I had 100 calls for grapple trucks for the Hurricane Irma cleanup. All the usual companies were already working in Houston after Hurricane Harvey and there was plenty of work there. The Hurricane Irma cleanup has been the slowest I have ever seen. Not because everyone is not working hard, but because there is not enough of anything.We cannot grind up all the debris if it is not picked up and brought to us. I cannot imagine how it is in Puerto Rico, because there are not enough workers here in Florida. This was the first time I myself was caught in a hurricane, so I saw everything from a different prospective.
As I wrote for Hurricane Matthew and before, the basic cleanup is hard work but profitable. But this year, the cleanup resources are stretched past thin. As Hurricane Nate comes ashore, I don’t know how any available cleanup companies will be able to get there. This year, cleanup equipment is so nonexistent that the typical at-the-curb grapple trucks are being paid two and three times the normal rate. Read below in my previous article and multiply those rates by 2 and 3. If there was any year to start in the cleanups, this is it. If you need help getting started, read below and email me: grinderguy@askthegrinderguy.com , I would be happy to help.
Every hurricane, tornado or other disaster I get calls from customers and other grinder owners wanting to get in on the cleanup efforts thinking they are going to make a million dollars. After all the hurricanes this year, it was the same. Because the damage stretched everywhere, a lot of assistance was needed and I received several calls from people looking for someone to grind for them; bring tree crews or grapple trucks to pick up the debris and help in the cleanup. Most people have heard of either the millions of dollars some companies have made, or the horror stories of other companies that went broke because they were not paid for the work they did.
Who you work for makes a difference. Here are a few basic questions to ask and some estimated numbers to use when talking with any cleanup contractors:
- Do they have money in escrow to pay subcontractors?
- What are the estimated volumes you will be responsible for?
- Self-loading on the cleanup routes are in the $5/yd. range. How far away is the cleanup dumpsite? You should be able to turn 10-plus rounds a day. With a truck and trailer of a combined 80 yards, that would be about $4000 a day.

» Goal 1
Update part of the hurricane cleanup article: begin at the words that have "- Self-loading on", stop after "about $4000 a day.", and replace "dumpsite" with "landfill" throughout.
» Goal 2
Write what comes next in the hurricane cleanup article, picking up after its final sentence.

» Data
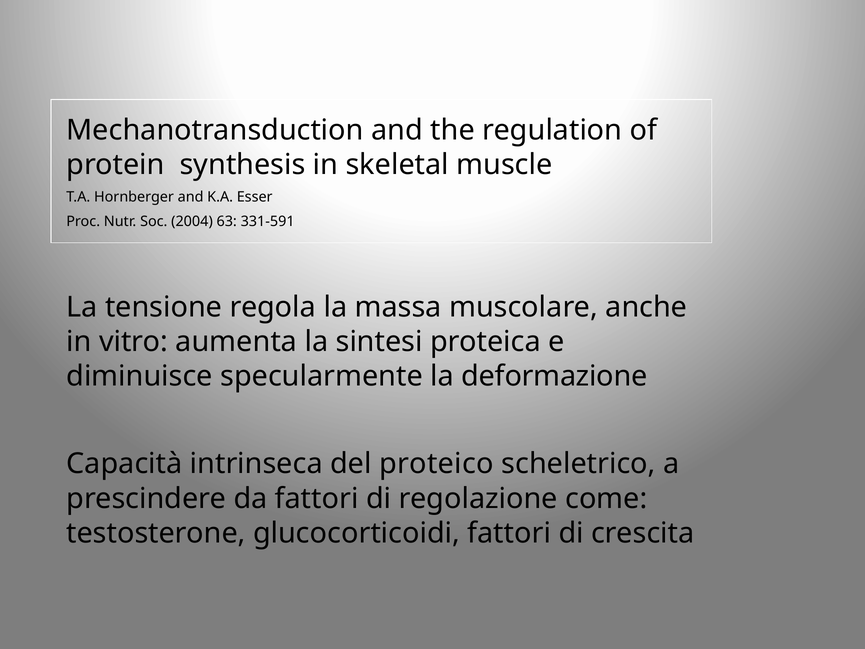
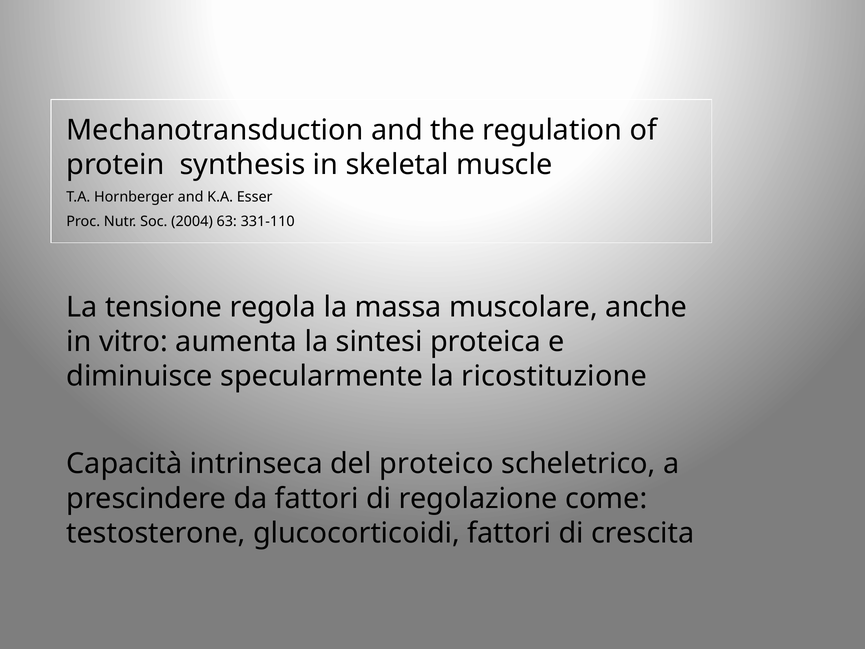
331-591: 331-591 -> 331-110
deformazione: deformazione -> ricostituzione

» Exercise response 1
- Self-loading on the cleanup routes are in the $5/yd. range. How far away is the cleanup landfill? You should be able to turn 10-plus rounds a day. With a truck and trailer of a combined 80 yards, that would be about $4000 a day.

» Exercise response 2
- Grinding should be in the $1.50-$2/yd. range. That is input yardage into the grinder, not ground material volume. You should be able to do 4-5000 Cleanup yards per day. That would be $5000-$10,000 a day.
If you have a chipper and supply contracts, you can get whole tree-size material piled cleanly for free and can chip and haul away for your contract. No need to go logging. Material is there waiting for you to take it.
Firewood processors can get all the tree length hardwoods they can take for free. It will be piled cleanly and all you need to do is pick it up
Mulch companies can get all the clean ground wood they would like for free
Show up in person with your gear ready to work. Calling from 500 or 1000 miles away gets you nowhere. Handle the job given to you, no matter what.
You will spend a lot of money on travel, lodging and operations, but work for the right people and get enough volume you will make a few good dollars.
Back in January 2013, I wrote a similar article after Hurricane Sandy with a lot more information to think about. Here it is:
Before we all start thinking of sugarplums full of money dancing in our heads, think about what you are cleaning up. The storm debris contains the lives of those affected. A ten year old boy’s basketball, a three year old girl’s pink Little Tikes® car, a teenager’s baseball helmet. If it were you, it would be your memory foam mattress, your living room couch, and your favorite chair. Take your house, turn it on its side and shake out the contents. That’s what you have in a pile of storm debris. Your photographs, diplomas, wedding dress, your child’s first shoes — your life. Gone in an instant.
Bulldoze your entire neighborhood then pull in the main entrance and try to figure out where your house was. There are no street signs. There are no fancy entrance gates. Water, sand and debris cover the roads. Where is your street? Your neighbor’s big oak tree is gone; the house on the corner is gone. Everything is flat. Where is your house? Until you stand in the middle of some horrific tragedy as this, there is no way to understand. Pictures, TV stories or articles cannot describe the feeling you have when for as far left and right as you can see, everything is gone. Fortunately for the Sandy victims, this was only a category one hurricane. It could have been “exponentially worse”, as one cleanup contractor described. But don’t tell that to the people who lost everything or those that only had five feet of water in their house, because they lost their lives.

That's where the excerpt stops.